> [EXCERPTED TEXT]

/---

Variational Bayes for Gaussian Mixtures

Mean-field VI on a mixture model: closed-form coordinate updates, a Dirichlet prior that prunes unused components automatically, and the ELBO as the convergence handle.

1. The model

Observations $\mathbf x_1, \ldots, \mathbf x_N \in \mathbb R^D$ are modelled as a mixture of $K$ Gaussians. Latent assignments $\mathbf z_n \in \{1,\ldots,K\}$ say which component each $\mathbf x_n$ came from. With conjugate priors,

$$ \begin{aligned} \boldsymbol\pi &\sim \mathrm{Dir}(\alpha_0, \ldots, \alpha_0), \\ (\boldsymbol\mu_k, \boldsymbol\Lambda_k) &\sim \mathrm{NW}(\mathbf m_0, \beta_0, \mathbf W_0, \nu_0), \\ \mathbf z_n \mid \boldsymbol\pi &\sim \mathrm{Cat}(\boldsymbol\pi), \\ \mathbf x_n \mid \mathbf z_n = k, \boldsymbol\mu_k, \boldsymbol\Lambda_k &\sim \mathcal N(\boldsymbol\mu_k, \boldsymbol\Lambda_k^{-1}). \end{aligned} $$

$\mathrm{NW}$ is the Normal–Wishart prior, conjugate for an unknown Gaussian mean and precision. The exact posterior $p(\mathbf Z, \boldsymbol\pi, \boldsymbol\mu, \boldsymbol\Lambda \mid \mathbf X)$ is intractable because the latents $\mathbf Z$ couple the component parameters through the data.

2. The variational family

Pick the mean-field factorization

$$ q(\mathbf Z, \boldsymbol\pi, \boldsymbol\mu, \boldsymbol\Lambda) \;=\; q(\mathbf Z)\,q(\boldsymbol\pi)\,\prod_{k=1}^{K} q(\boldsymbol\mu_k, \boldsymbol\Lambda_k). $$

The standard CAVI derivation (Bishop §10.2) recovers the same parametric forms as the prior:

This is the simplest case where mean field gives genuinely closed-form updates for all factors. The price is the independence assumption between $\mathbf Z$ and the parameters. VB systematically underestimates posterior correlations, just as in the regression case.

\---

Stored entries
/---

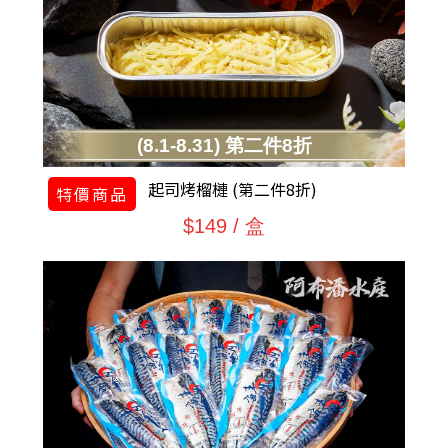
(8.1-8.31) 第二件8折
起司烤榴槤 (第二件8折)
特價商品
$149 / 盒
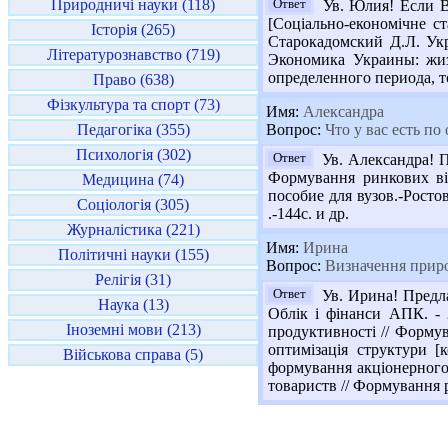
Природничі науки (118)
Ответ
Ув. Юлия! Если В
[Соціально-економічне ст
Історія (265)
Старокадомский Д.Л. Укр
Літературознавство (719)
Экономика Украины: жиз
определенного периода, т
Право (638)
Фізкультура та спорт (73)
Имя:
Александра
Педагогіка (355)
Вопрос:
Что у вас есть п
Психологія (302)
Ответ
Ув. Александра! П
Формування ринкових ві
Медицина (74)
пособие для вузов.-Рост
Соціологія (305)
.-144с. и др.
Журналістика (221)
Имя:
Ирина
Політичні науки (155)
Вопрос:
Визначення приро
Релігія (31)
Ответ
Ув. Ирина! Предла
Наука (13)
Облік і фінанси АПК. - 
Іноземні мови (213)
продуктивності // Формув
оптимізація структури [
Військова справа (5)
формування акціонерного 
товариств // Формування ри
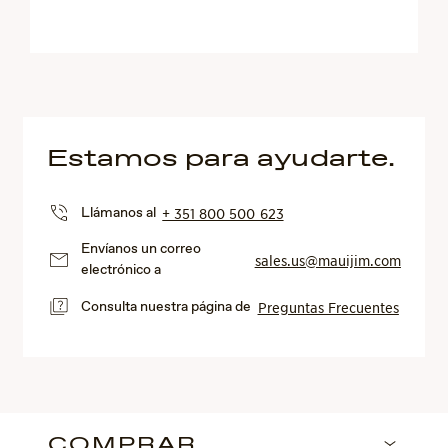
Estamos para ayudarte.
Llámanos al
+ 351 800 500 623
Envíanos un correo
sales.us@mauijim.com
electrónico a
Consulta nuestra página de
Preguntas Frecuentes
COMPRAR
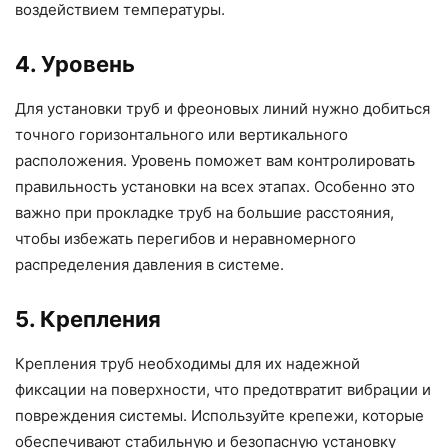
воздействием температуры.
4. Уровень
Для установки труб и фреоновых линий нужно добиться
точного горизонтального или вертикального
расположения. Уровень поможет вам контролировать
правильность установки на всех этапах. Особенно это
важно при прокладке труб на большие расстояния,
чтобы избежать перегибов и неравномерного
распределения давления в системе.
5. Крепления
Крепления труб необходимы для их надежной
фиксации на поверхности, что предотвратит вибрации и
повреждения системы. Используйте крепежи, которые
обеспечивают стабильную и безопасную установку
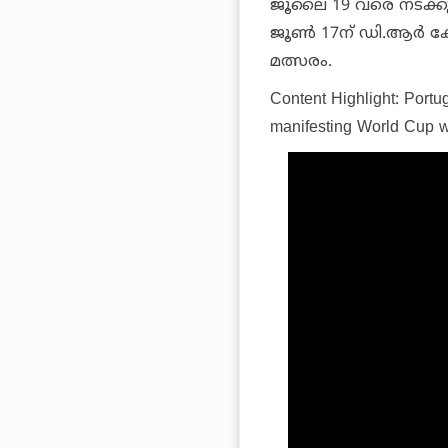
ജൂലൈ 19 വരെ നടക്കുന്ന 
ജൂണ്‍ 17ന് ഡി.ആര്‍
മത്സരം.
Content Highlight: Port
manifesting World Cup wi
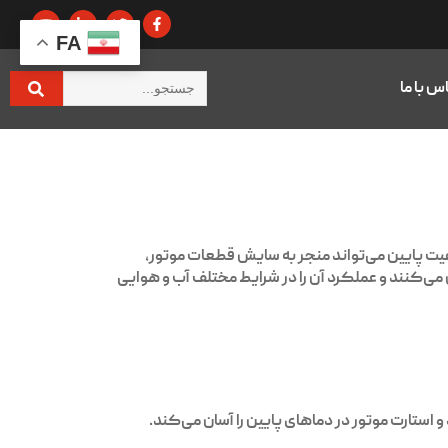
FA
س با ما
یفیت پایین می‌تواند منجر به سایش قطعات موتور،
 می‌کنند و عملکرد آن را در شرایط مختلف آب و هوایی
و استارت موتور در دماهای پایین را آسان می‌کند.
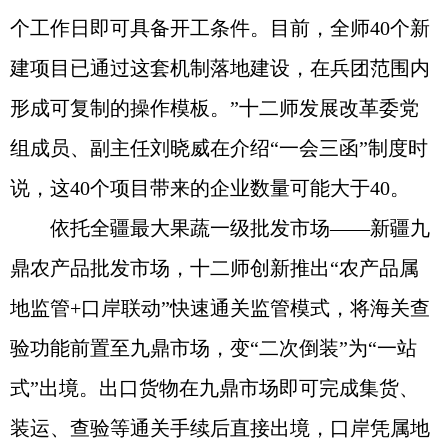
个工作日即可具备开工条件。目前，全师40个新
建项目已通过这套机制落地建设，在兵团范围内
形成可复制的操作模板。”十二师发展改革委党
组成员、副主任刘晓威在介绍“一会三函”制度时
说，这40个项目带来的企业数量可能大于40。
依托全疆最大果蔬一级批发市场——新疆九
鼎农产品批发市场，十二师创新推出“农产品属
地监管+口岸联动”快速通关监管模式，将海关查
验功能前置至九鼎市场，变“二次倒装”为“一站
式”出境。出口货物在九鼎市场即可完成集货、
装运、查验等通关手续后直接出境，口岸凭属地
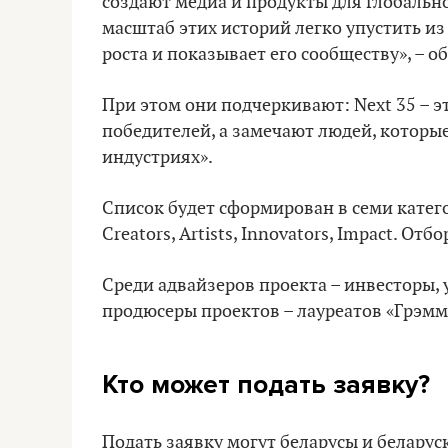
создают медиа и продукты для глобально
масштаб этих историй легко упустить из
роста и показывает его сообществу», – 
При этом они подчеркивают: Next 35 – эт
победителей, а замечают людей, которые
индустриях».
Список будет сформирован в семи категория
Creators, Artists, Innovators, Impact. 
Среди адвайзеров проекта – инвесторы,
продюсеры проектов – лауреатов «Грэмм
Кто может подать заявку?
Подать заявку могут беларусы и беларус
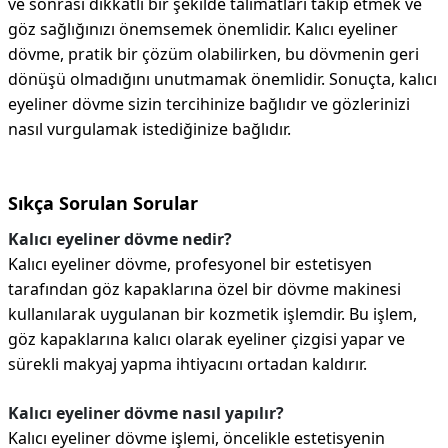
ve sonrası dikkatli bir şekilde talimatları takip etmek ve
göz sağlığınızı önemsemek önemlidir. Kalıcı eyeliner
dövme, pratik bir çözüm olabilirken, bu dövmenin geri
dönüşü olmadığını unutmamak önemlidir. Sonuçta, kalıcı
eyeliner dövme sizin tercihinize bağlıdır ve gözlerinizi
nasıl vurgulamak istediğinize bağlıdır.
Sıkça Sorulan Sorular
Kalıcı eyeliner dövme nedir?
Kalıcı eyeliner dövme, profesyonel bir estetisyen
tarafından göz kapaklarına özel bir dövme makinesi
kullanılarak uygulanan bir kozmetik işlemdir. Bu işlem,
göz kapaklarına kalıcı olarak eyeliner çizgisi yapar ve
sürekli makyaj yapma ihtiyacını ortadan kaldırır.
Kalıcı eyeliner dövme nasıl yapılır?
Kalıcı eyeliner dövme işlemi, öncelikle estetisyenin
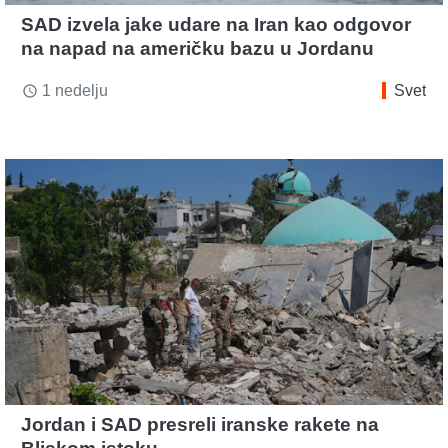
SAD izvela jake udare na Iran kao odgovor
na napad na američku bazu u Jordanu
1 nedelju
Svet
access_time
Jordan i SAD presreli iranske rakete na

\---

> [TASK TO CARRY OUT] Transcribe the part of the Gaussian mixture page that opens with the words containing "2. The variational" and closes with "the regression case.". These rows have no connection to the Gaussian mixture page.

> [TASK RESPONSE]
2. The variational family

Pick the mean-field factorization

$$ q(\mathbf Z, \boldsymbol\pi, \boldsymbol\mu, \boldsymbol\Lambda) \;=\; q(\mathbf Z)\,q(\boldsymbol\pi)\,\prod_{k=1}^{K} q(\boldsymbol\mu_k, \boldsymbol\Lambda_k). $$

The standard CAVI derivation (Bishop §10.2) recovers the same parametric forms as the prior:

This is the simplest case where mean field gives genuinely closed-form updates for all factors. The price is the independence assumption between $\mathbf Z$ and the parameters. VB systematically underestimates posterior correlations, just as in the regression case.